Ejeb Ruhyat, Pengurus Daerah IAKMI Jawa Barat, memaparkan pengalamannya mengimplementasikan surveilans bersama masyarakat di Desa Wangunharja, Kecamatan Bekasi Utara, Jawa Barat. Menurut dia, di desa dampingan terdapat kader siaga bencana yang bisa dimanfaatkan untuk posko Covid-19. ”Ini membantu meningkatkan kesadaran warga bahwa kesehatan juga merupakan tanggung jawab masyarakat juga,” katanya.

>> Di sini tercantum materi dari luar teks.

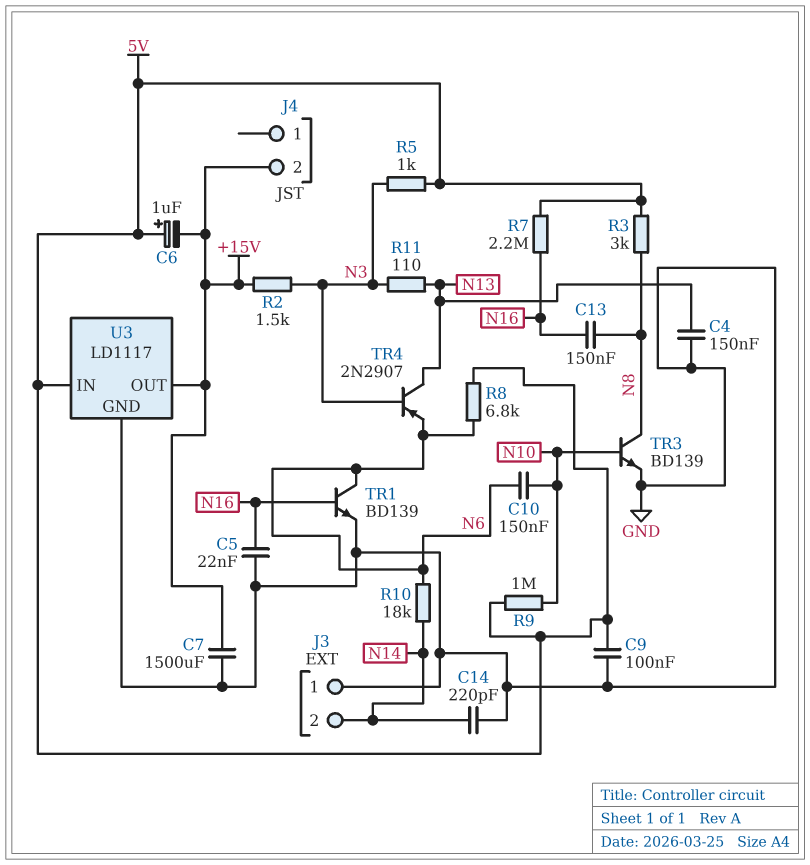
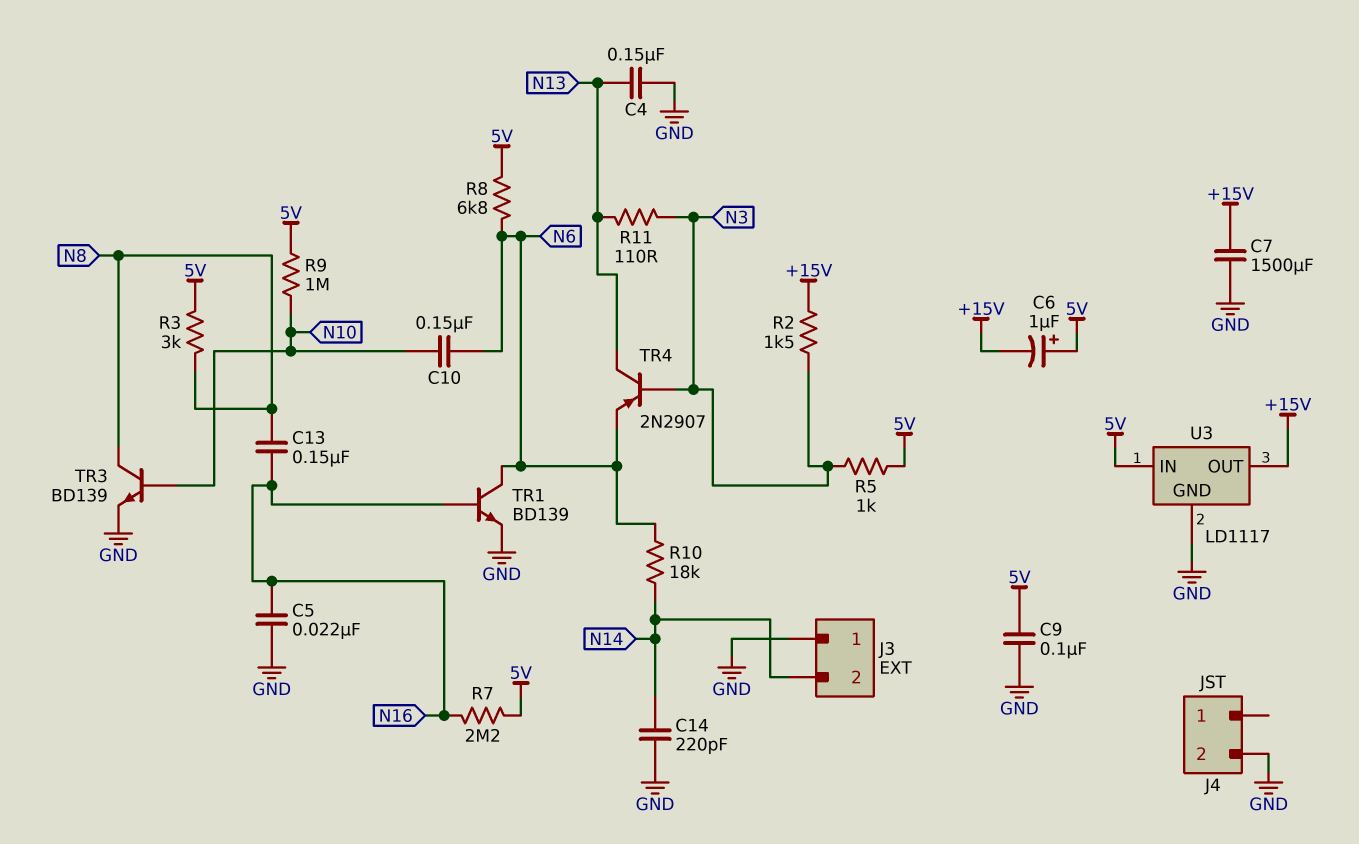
J4 pin 2: +15V -> GND

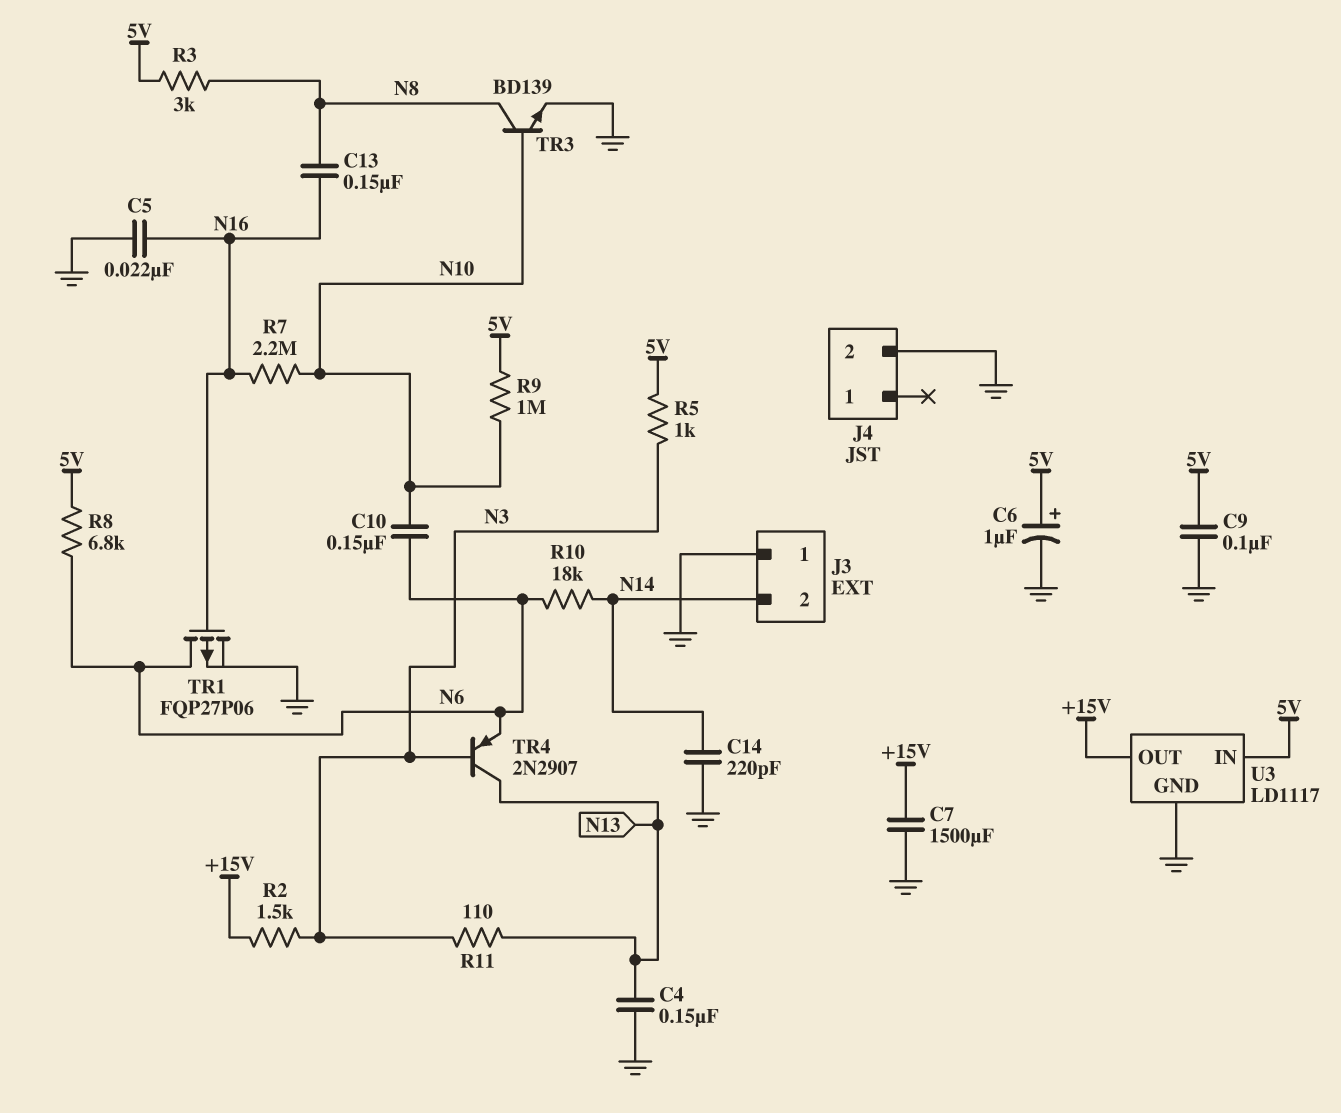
C6: 1uF (plus 5V, minus +15V) -> 1uF (plus 5V, minus GND)
R7: 2.2M (5V, N16) -> 2.2M (N10, N16)
TR1: NPN BD139 (B N16, C N6, E GND) -> PMOS FQP27P06 (G N16, D N6, S GND)

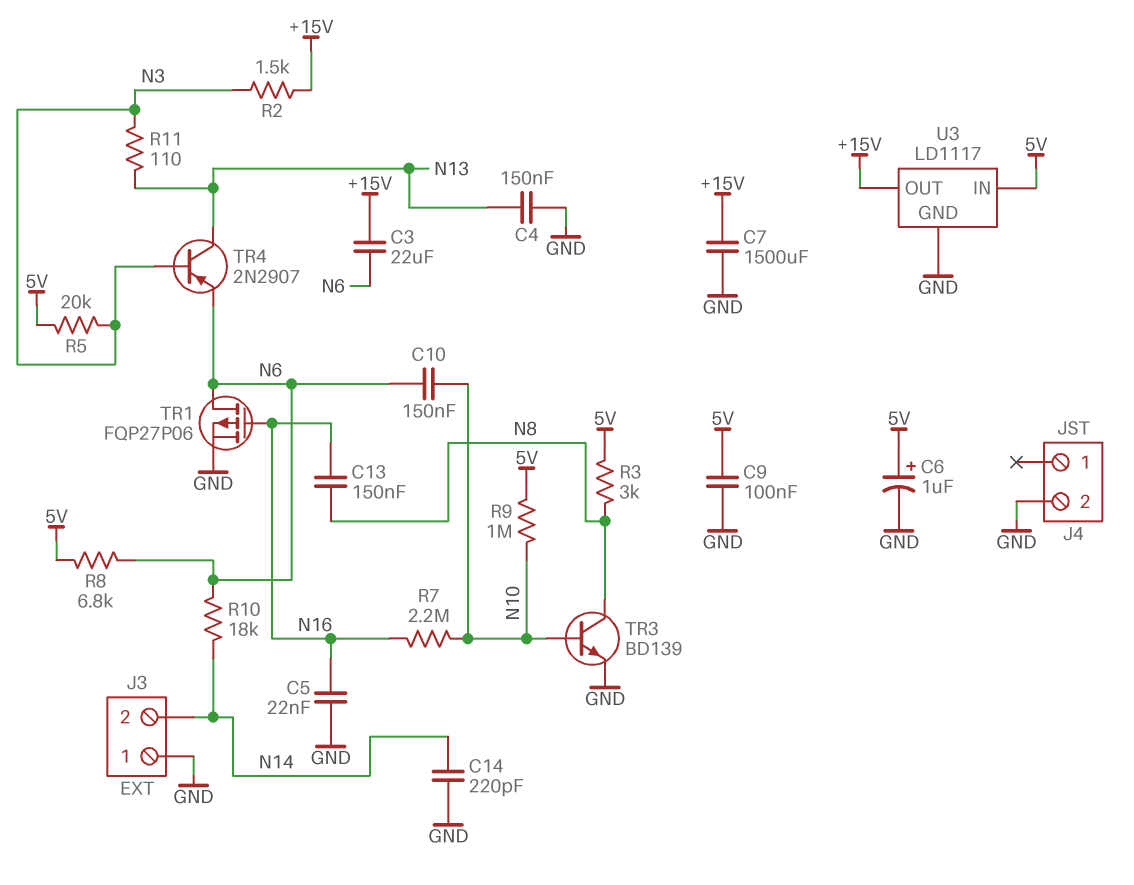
C3: none -> 22uF (+15V, N6)
R5: 1k (5V, N3) -> 20k (5V, N3)

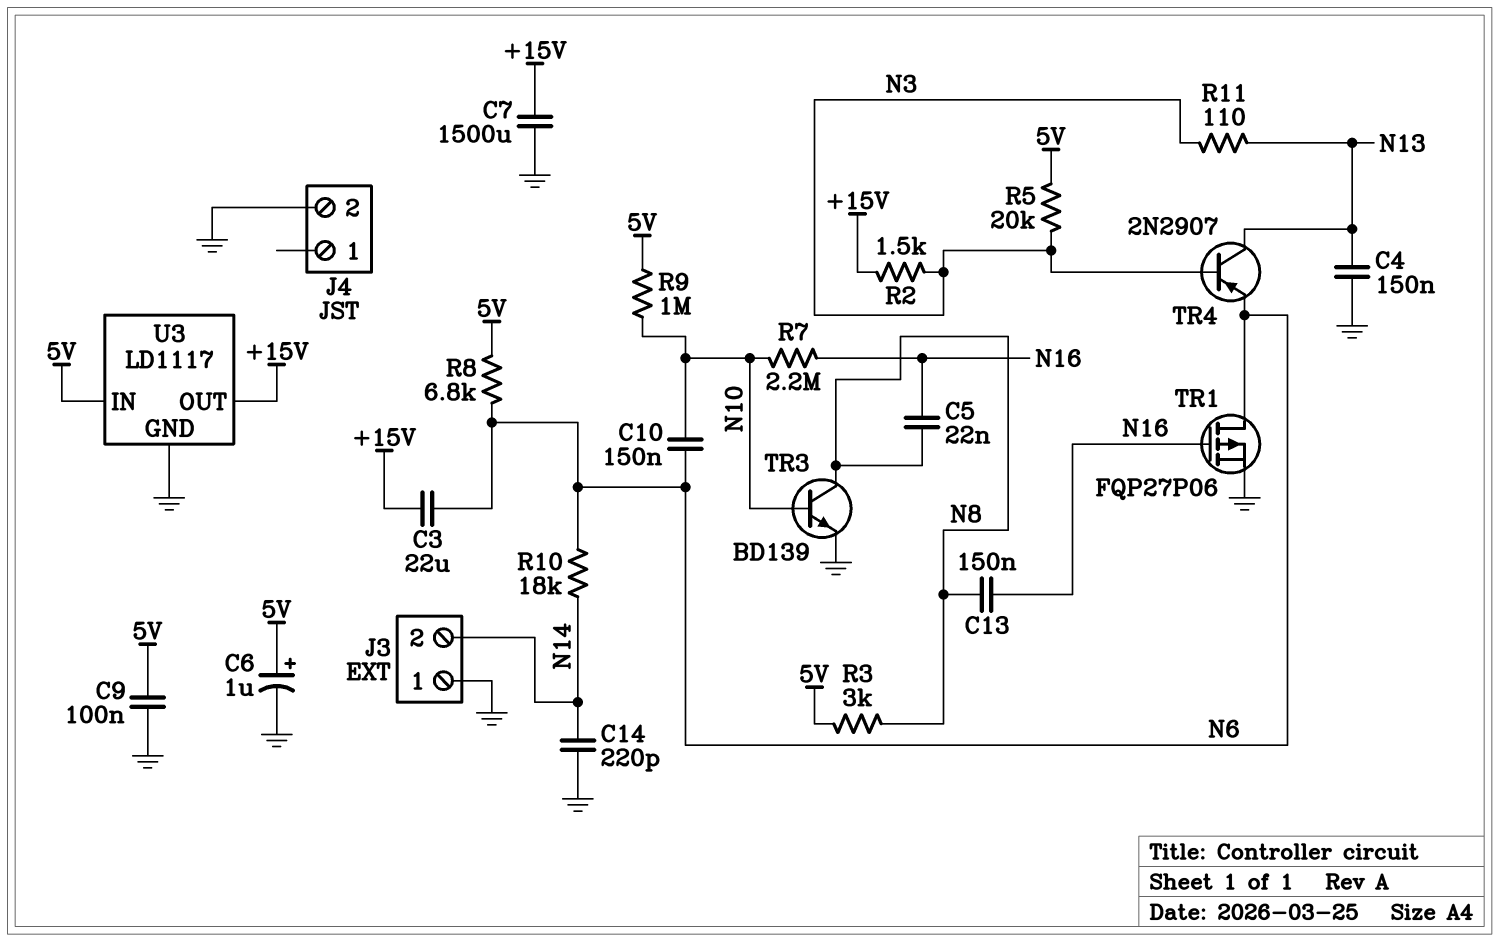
C5: 22nF (GND, N16) -> 22nF (N8, N16)

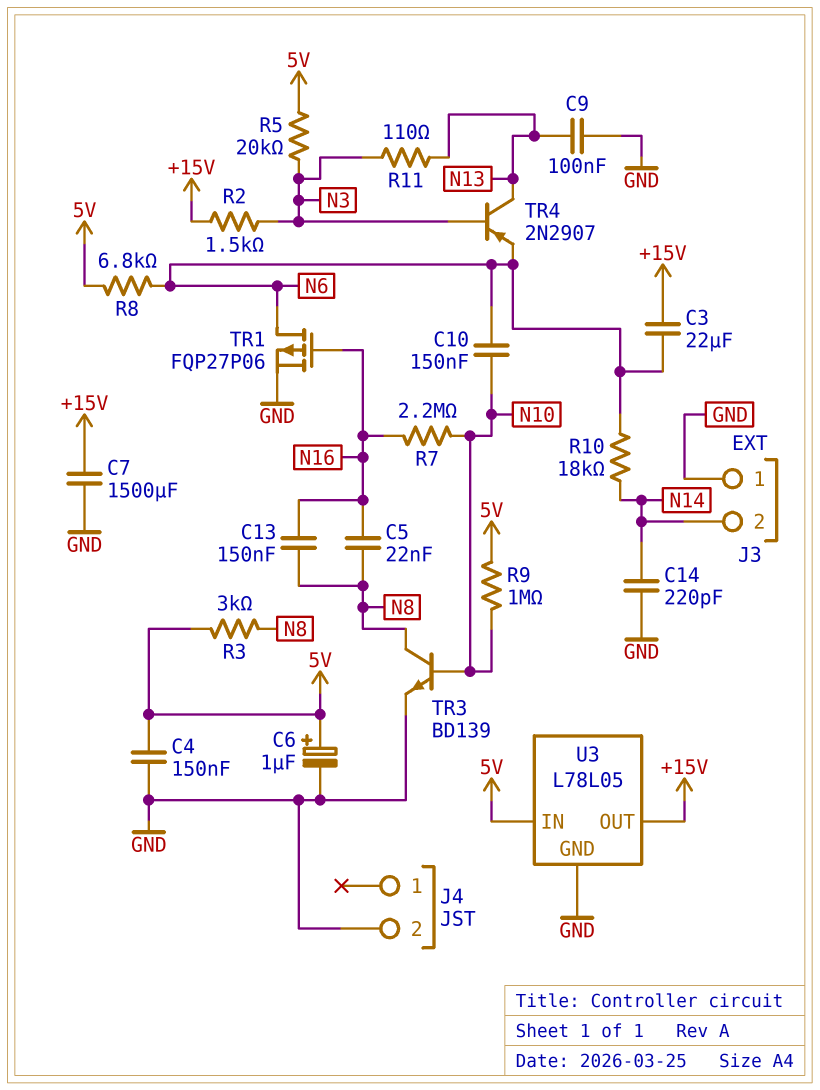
C4: 150nF (GND, N13) -> 150nF (5V, GND)
C9: 100nF (5V, GND) -> 100nF (GND, N13)
U3: LD1117 -> L78L05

Menurut dia, partisipasi masyarakat di Desa Wangunharjo cukup tinggi, tetapi perlu peningkatan kapasitas kader, terutama terkait pemahaman akan Covid-19. ”Modal utama kemauan kader sudah ada. Namun, selama ini pengetahuan kader didapatkan dari grup Whatsapp. Tenaga kesehatan masyarakat harus jadi garda terdepan untuk membantu mengatasi masalah kesehatan di desa. Bukan hanya saat pandemi, melainkan untuk program yang lain,” katanya.
Ejeb menambahkan, Desa Wangunharja juga memiliki modal sosial yang bisa dikembangkan untuk membantu menangani Covid-19. ”Di desa sudah ada donatur dan kenclengan (iuran) yang diambil seminggu sekali. Ini sudah ada sebelum pandemi dan sekarang bisa dimanfaatkan untuk membantu jika ada yang positif,” katanya.
Sekretaris Jenderal IAKMI Husein Habsyi mengatakan, IAKMI telah melakukan pengkajian surveilans berbasis masyarakat di 7 desa di 7 provinsi terkait pelaksanaan pemberlakuan pembatasan kegiatan masyarakat (PPKM) mikro. Selain di Bekasi, kegiatan juga dilakukan di Kota Denpasar, Tangerang, Jakarta Barat, Bantul, Boyolali, dan Gresik.
”Saya terlibat dalam evaluasi kegiatan ini di Krukut, Jakarta Barat, dan bisa disimpulkan bahwa kader masyarakat sangat potensial. Ini saatnya menjalankan surveilans berbasis masyarakat bisa digerakkan untuk membantu kegiatan pelacakan di puskemas dan posko PPKM Mikro. IAKMI dan juga mahasiswa kesehatan masyarakat bisa turut serta melatih kader dalam hal promotif dan preventif guna menangani Covid-19,” ujarnya.